ドリアが届き、俺はスプーンですくって口に運ぶ。熱い。
「俺も力になれることあるなら手伝うぜ。だから話してくれよ」
「俺も力になれるのならなるぞ」
「おう! あたしもだ!」
と、三人が三人力になると。
……三人?
「ど、どうして百瀬さんがいるんだよ!?」
「いやー、たまたまここに入ったら見かけたから寄ったんだ! それに、お前に会えてちょうどいいしな」
「ちょうどいい?」
「ちょっとツラ貸せ」
と、いってきた。
俺は、ドリアをかっ込んで、それに応じる。
連れていかれたのは百瀬さんの家だった。妹尾と竜太郎もついてきている。
「小鳥遊。お前、なんであたしらに相談しねえんだ?」
と、着くや否やにそう質問してくる。
俺は、黙秘権を行使した。何も言わず、ただ、うつむく。答えたくないから。
「まあ、お前に答える気はないのはわかってるがよ……。ちょっと一発、歯ァくいしばれよ」
「??」
何をする気なのだろうか。
そう言おうとした矢先、俺の腹にこぶしがとんでくる。
みぞおちに見事決まったアッパーで俺は吹っ飛ばされた。俺はおなかを押え、起き上がる。おなかが超痛い。なぜ、俺は殴られたのだろうか。
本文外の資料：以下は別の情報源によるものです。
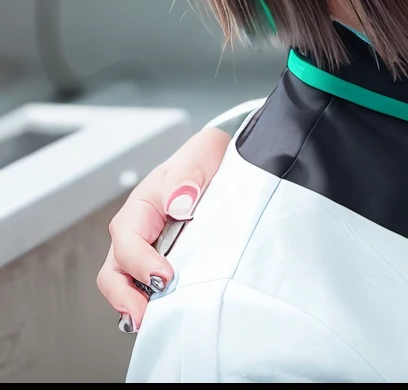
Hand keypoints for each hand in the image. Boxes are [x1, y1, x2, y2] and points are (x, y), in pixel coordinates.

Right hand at [97, 125, 230, 330]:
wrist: (218, 164)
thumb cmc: (202, 161)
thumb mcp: (198, 158)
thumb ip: (187, 178)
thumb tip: (179, 202)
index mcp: (138, 210)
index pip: (128, 242)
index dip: (142, 263)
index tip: (165, 277)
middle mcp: (136, 234)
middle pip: (114, 272)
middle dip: (124, 297)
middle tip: (146, 317)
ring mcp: (147, 252)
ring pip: (126, 285)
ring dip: (134, 305)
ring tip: (152, 323)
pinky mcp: (162, 262)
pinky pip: (147, 287)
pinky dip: (150, 303)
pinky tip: (165, 314)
「あたしらに相談しないからそうなるんだ。まだ暴力ふるわれたいなら黙っててもいいが、ふるわれたくないなら大人しく話せ」
「……脅迫のつもりか?」
「そうだ」
と、嘘は言っているように見えなかった。
この痛いパンチが続くのは嫌だ。ここは話したほうが。
いや、なぜ人に頼ろうとする。自分自身の問題を人にも強要させようとするのはどうだろうか。ダメだと思う。
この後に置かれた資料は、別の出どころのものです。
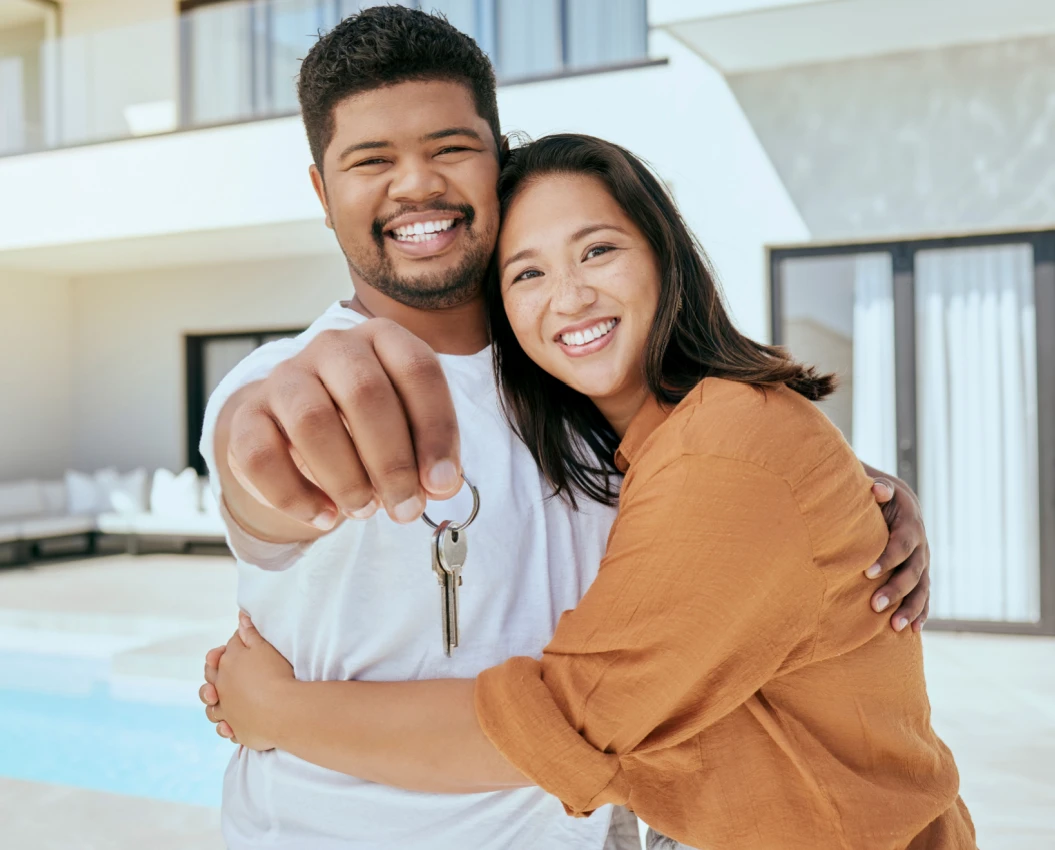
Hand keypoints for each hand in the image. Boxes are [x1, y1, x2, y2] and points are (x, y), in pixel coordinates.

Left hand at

共用することを強要したらもはや、それは友達とは呼べないだろう。
「俺は話さないぞ。これは俺らの問題だから、お前らに迷惑をかけるわけにはいかねえよ」
と、俺は立ち上がり、その場を去ろうとしたら。
ドアが開いた。
「あらー。騒がしいと思ったら望のお友達? 中に入りなさいよ」
と、百瀬さんの母親らしき人が玄関から出てきたのであった。